Wednesday, October 30, 2013

the phenomenology of digital life part 359


"The idea of free time has been losing its meaning in the Internet era. We end up idling with the same computers we once used to be productive and make money, and the convergence has made it increasingly difficult to be genuinely non-productive....   the average daily person spent 100 minutes relaxing online, about a third of the five hours of free time most people have.... As our leisure time becomes less physically social, it becomes more focused on seeking and discovering, driven by an ironic sense of absence.....  The feeling of being enmeshed in an aura of perpetually unfulfilled possibility emanating from one’s laptop screen is quickly becoming one of the hallmarks of our time and place, chasing after random story threads and trivial curiosities that wipe one’s memory clean for a few minutes or hours. 
 
"Watching television and reading a few magazines a month were certainly commodified forms of leisure, but the Internet has multiplied these forms, turned them interactive, and charged them with an increasing pace that is both impossible to fully absorb, and yet painful to step away from for fear of missing out on something that cannot be genuinely experienced in retrospect...

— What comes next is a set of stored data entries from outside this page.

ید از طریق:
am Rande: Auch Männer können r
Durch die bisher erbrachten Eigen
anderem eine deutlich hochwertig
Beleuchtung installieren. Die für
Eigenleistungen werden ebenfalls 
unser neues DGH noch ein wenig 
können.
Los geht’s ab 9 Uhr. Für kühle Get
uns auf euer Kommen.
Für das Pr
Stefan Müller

"An increasingly large percentage of the content in these channels is an abstract form of productivity that has wormed its way into our leisure... These points of overlap where work and relaxation seem to become dopplegangers are not just signs of an increasing leisure culture, but affects of a society that has made work so pervasive it sometimes feels impossible to tell when one is and isn’t working. Even when we’re not working our brains are looking for ways that we could be, in which light the Internet is what we have built for ourselves to drain that need."

Thomsen concedes that in the analogue era there was arguably just as much frittering away of time through purposeless idling (gawping at shit TV, daydreaming, doodling, puzzles, etc). But I think it was a different kind of vacancy, precisely because less purposive - pseudo-purposive, quasi-productive -- than the searching/liking/interacting/commenting/cut+pasting modes of web life.  A form of idling and squandering of time that was more conducive to creativity, in so far as in those voids, ideas would generate.  At very least it was genuinely relaxing, real down time.

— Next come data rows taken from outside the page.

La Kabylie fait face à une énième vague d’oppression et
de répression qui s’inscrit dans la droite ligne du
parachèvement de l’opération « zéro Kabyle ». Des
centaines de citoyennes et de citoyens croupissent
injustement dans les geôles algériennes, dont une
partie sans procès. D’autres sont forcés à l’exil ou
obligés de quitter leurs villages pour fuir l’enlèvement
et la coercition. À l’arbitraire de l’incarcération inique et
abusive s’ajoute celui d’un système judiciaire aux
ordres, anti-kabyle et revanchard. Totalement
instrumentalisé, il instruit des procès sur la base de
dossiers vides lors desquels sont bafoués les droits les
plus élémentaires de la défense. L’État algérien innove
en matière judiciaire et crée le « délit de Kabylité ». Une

See also: Mark Fisher's essay on time wars  and  that "strange kind of existential state, in which exhaustion bleeds into insomniac overstimulation (no matter how tired we are, there is still time for one more click) and enjoyment and anxiety co-exist (the urge to check emails, for instance, is both something we must do for work and a libidinal compulsion, a psychoanalytic drive that is never satisfied no matter how many messages we receive). The fact that the smart phone makes cyberspace available practically anywhere at anytime means that boredom (or at least the old style, ‘Fordist’ boredom) has effectively been eliminated from social life. Yet boredom, like death, posed existential challenges that are far more easily deferred in the always-on cyberspatial environment. Ultimately, communicative capitalism does not vanquish boredom so much as it “sublates” it, seeming to destroy it only to preserve it in a new synthesis.... We are bored even as we are fascinated, and the limitless distraction allows us to evade confronting death – even as death is closing in on us."